Les sorties du mois de mars "Chienne de vie" de Helle Helle

Le minimalisme est-il un courant littéraire ? A l'heure où l'on parle à tout va de "post-modernité" ou de "post-réalisme" et que le moindre paragraphe de cynisme descriptif passe pour une révélation littéraire, on a de plus en plus de mal à faire le tri, puisqu'un livre sur deux ambitionne de dépeindre (avec génie bien sûr) les moments les plus anodins (et ennuyeux) de la vie quotidienne.

Un exercice difficile auquel se prête Helle Helle et qu'elle surmonte avec un talent fou. A la lire, on a tendance à penser qu'il n'est pas nécessaire de multiplier les ornements et les belles formules pour bien écrire. "Chienne de vie" est avant tout un roman soigné, minutieux, au style épuré et délibérément pragmatique.

Certes, il ne se passe pas grand chose dans ce petit roman brillant.
Bent, une écrivain en manque d'inspiration, choisit un beau jour de tout quitter, de se réfugier sous un abri-bus pour partir Dieu sait où... Elle rencontrera Johnny et Cocotte, qui l'inviteront chez eux, dans un petit village de la campagne danoise. Et, au bout du compte, l'intrigue se limite plus ou moins à cela. Qu'importe, puisque Helle Helle nous convie à un joli moment d'introspection, de contemplation simple et intime.
Le plus surprenant dans ce roman, c'est qu'on ne s'ennuie pas une seconde à suivre Bent dans ce qui constitue pour elle un retour au calme, une renaissance. Les tasses de café, les courses à la supérette, les caresses que l'on adresse aux chiens, les réveils lancinants qui n'en finissent plus, les timides rayons de soleil... toutes ces petites choses nous sont données à lire avec une étonnante délicatesse.  
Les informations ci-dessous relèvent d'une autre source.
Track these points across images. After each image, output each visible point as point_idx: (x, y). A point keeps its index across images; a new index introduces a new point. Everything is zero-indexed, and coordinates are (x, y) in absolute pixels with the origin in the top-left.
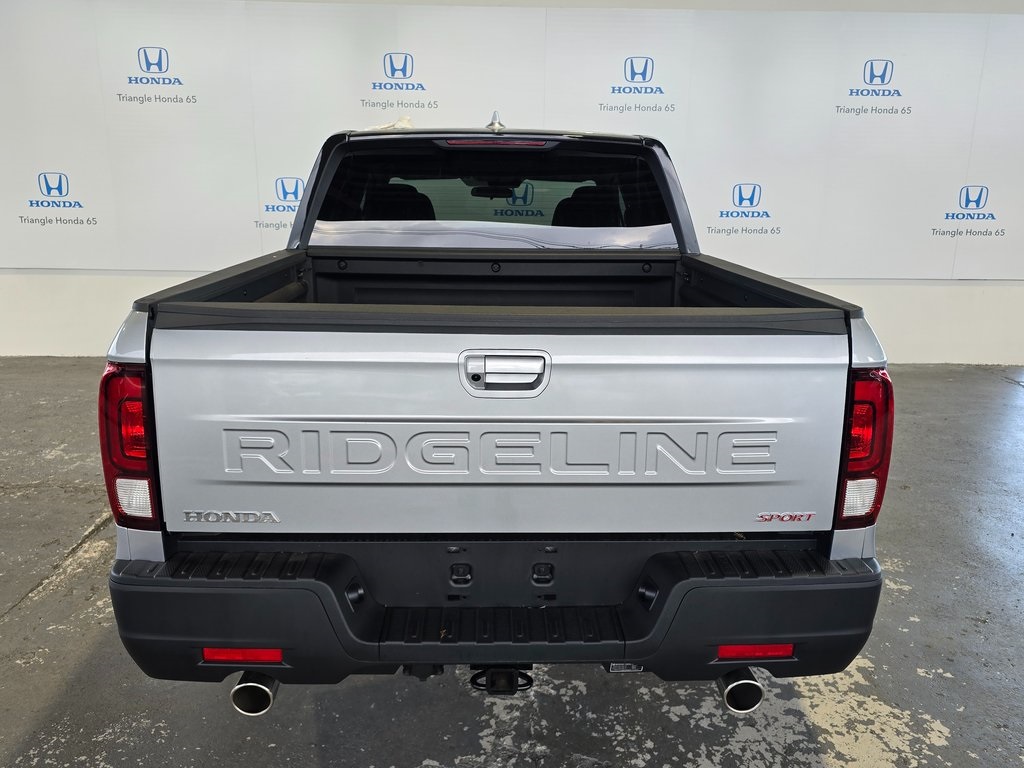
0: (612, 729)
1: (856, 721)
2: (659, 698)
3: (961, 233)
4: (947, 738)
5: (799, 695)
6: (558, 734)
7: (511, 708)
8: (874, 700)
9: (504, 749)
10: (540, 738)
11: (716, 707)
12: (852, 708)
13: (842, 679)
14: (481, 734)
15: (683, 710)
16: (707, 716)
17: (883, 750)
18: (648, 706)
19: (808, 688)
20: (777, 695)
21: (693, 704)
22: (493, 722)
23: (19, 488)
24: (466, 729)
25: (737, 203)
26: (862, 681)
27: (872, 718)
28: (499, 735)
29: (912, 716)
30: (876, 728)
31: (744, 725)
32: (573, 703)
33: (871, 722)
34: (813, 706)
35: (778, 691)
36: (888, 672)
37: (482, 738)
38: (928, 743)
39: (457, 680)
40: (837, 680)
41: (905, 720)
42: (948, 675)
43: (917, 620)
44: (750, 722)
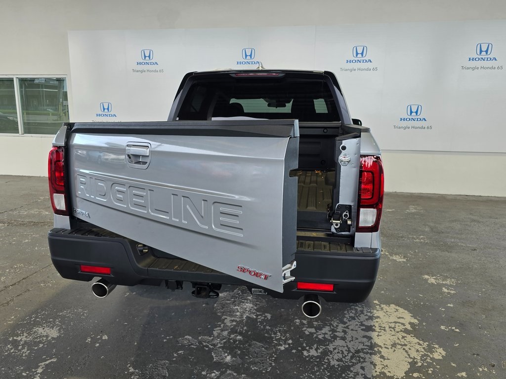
0: (275, 334)
1: (398, 344)
2: (304, 324)
4: (443, 356)
5: (374, 330)
6: (249, 333)
7: (231, 321)
8: (411, 336)
9: (223, 336)
10: (241, 334)
11: (329, 331)
12: (398, 338)
13: (399, 326)
14: (215, 329)
16: (323, 334)
17: (406, 357)
18: (297, 327)
19: (379, 328)
20: (362, 330)
21: (319, 328)
22: (222, 325)
24: (209, 326)
26: (410, 328)
27: (407, 343)
28: (223, 330)
29: (428, 345)
30: (407, 348)
31: (340, 339)
32: (261, 323)
33: (405, 345)
34: (378, 336)
36: (425, 326)
38: (432, 357)
40: (397, 326)
41: (424, 346)
42: (457, 330)
43: (452, 306)
44: (343, 339)
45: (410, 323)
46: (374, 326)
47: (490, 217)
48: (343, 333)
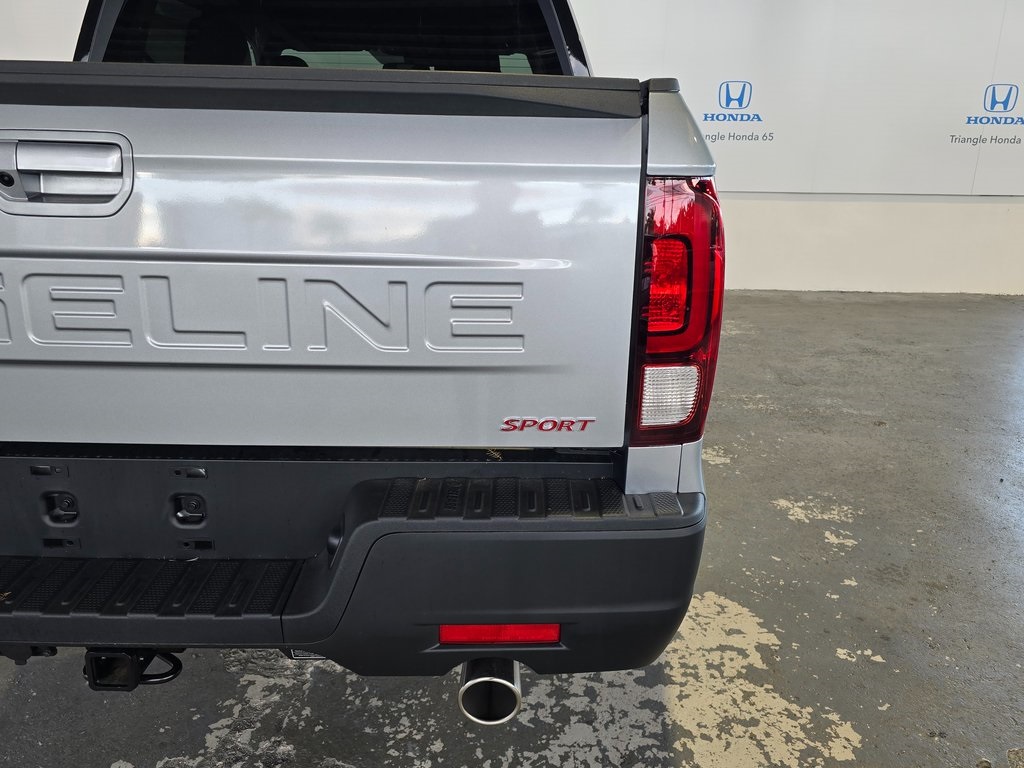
0: (395, 722)
1: (734, 719)
3: (984, 141)
4: (855, 750)
5: (668, 681)
6: (317, 729)
8: (767, 691)
9: (235, 748)
10: (291, 734)
11: (547, 696)
12: (734, 701)
13: (732, 660)
14: (212, 726)
17: (759, 765)
19: (682, 670)
20: (638, 681)
22: (237, 710)
24: (196, 717)
26: (759, 664)
27: (757, 716)
28: (236, 728)
29: (813, 717)
30: (758, 731)
31: (579, 721)
33: (754, 722)
34: (681, 697)
35: (640, 675)
36: (796, 652)
37: (211, 731)
38: (827, 755)
40: (726, 661)
41: (803, 721)
42: (878, 659)
43: (854, 583)
44: (588, 718)
45: (760, 648)
46: (668, 664)
47: (899, 341)
48: (587, 699)
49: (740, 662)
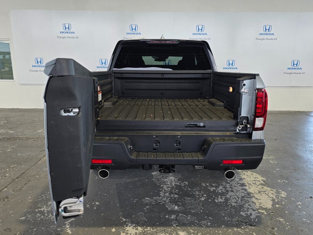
0: (195, 192)
1: (261, 191)
2: (208, 186)
3: (292, 73)
4: (286, 195)
5: (246, 186)
6: (181, 193)
7: (168, 187)
8: (266, 187)
9: (166, 196)
10: (176, 194)
11: (223, 188)
12: (260, 189)
15: (214, 188)
16: (221, 190)
17: (268, 198)
18: (204, 187)
19: (248, 184)
20: (239, 186)
21: (217, 187)
23: (32, 138)
24: (156, 192)
25: (228, 65)
26: (263, 183)
27: (265, 191)
28: (165, 193)
29: (276, 190)
30: (267, 193)
32: (184, 186)
34: (249, 188)
35: (240, 185)
36: (270, 181)
37: (160, 193)
38: (281, 196)
39: (153, 181)
40: (256, 182)
41: (274, 191)
42: (287, 182)
43: (278, 169)
44: (232, 191)
45: (262, 180)
46: (245, 183)
48: (231, 189)
49: (259, 183)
Maupassant disait de lui qu'il s'était senti un grand écrivain le jour où il était parvenu à "écrire sur rien". L'auteure, en choisissant d'évacuer toute forme d'artifice, semble elle aussi faire de l'ascétisme littéraire une ligne de conduite esthétique. Et si le minimalisme existe, alors Helle Helle est une de ses meilleures représentantes.